Josef Hynie war ein tschechischer Dermatologe, der nach einer Ausbildung bei Magnus Hirschfeld in Berlin in den Jahren 1929–1930 zunächst einen Lehrstuhl für Sexualpathologie in Prag innehatte. Später gründete er ein sexologisches Universitätsinstitut in Prag, als dessen Leiter er bis 1974 fungierte.

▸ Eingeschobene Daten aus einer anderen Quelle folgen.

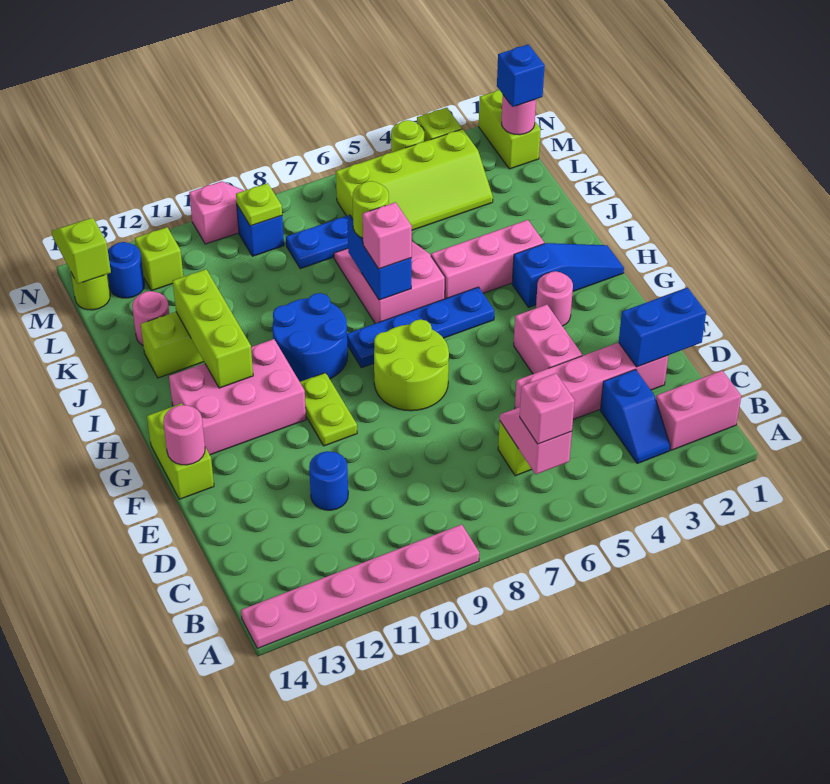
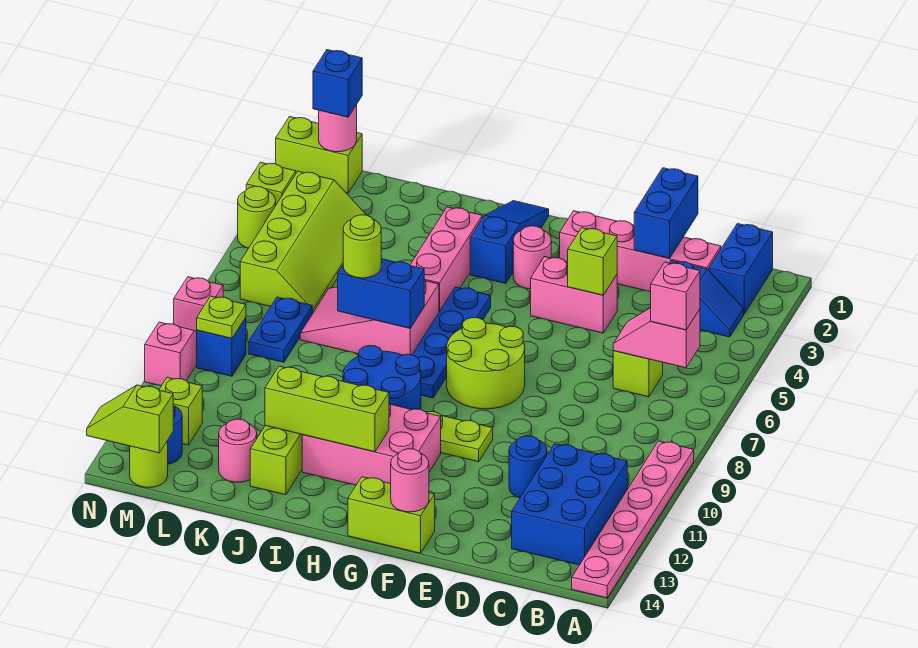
pink 1x2 brick [656,371,741,450] -> blue 1x2 brick [709,224,773,314]
none -> blue 2x3 brick [512,444,627,565]
pink 1x4 brick [515,343,668,420] -> pink 1x4 brick turned to [560,211,721,292]
none -> lime 1x1 brick [568,228,617,295]
pink 2x3 brick [169,339,306,455] -> pink 2x3 brick turned to [302,404,441,485]
pink 1x1 brick [363,202,412,269] -> pink 1x1 brick moved to [174,277,223,332]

1944: Eine posthume Rezension der Konzeption der Aktiven Psychoanalyse durch H. M. Serota:
A brief review is presented of some of the contributions made by various authors to the problem of expediting psychoanalysis. Gutheil suggests a somewhat cryptic ‚reform of the technique of interpretation‘, especially a ‚simplification of dream interpretation‘. The analyst is supposed to merely abstract the psychodynamic factors of a dream without the ‚selective‘ associations of the patient to the parts of the manifest content. The analyst, Gutheil thinks, will by the method of Stekel secure a penetrating psychodynamic insight into the instinctive cravings, defenses, gratifications, anxieties, etc. An illustrative case is presented wherein the author’s own associations to the dream clarified his other available material. It would appear to be a truism that his twenty years of experience permits him to judge when ‚experience and intuition tell him that the opportunity has arrived‘ to make an active interpretation in the analysis. It is not, however, entirely clear how he, himself avoids the criticism which he levels at those who, ‚in their own free associations‘ use the older concepts of dream symbolism.
Quelle: Psychoanalytic Quarterly 15, 1946, 550.
Psychoanalysis and Brief Psychotherapy: Emil A. Gutheil. Journal of Clinical Psychopathology 6, 1944, 207–230.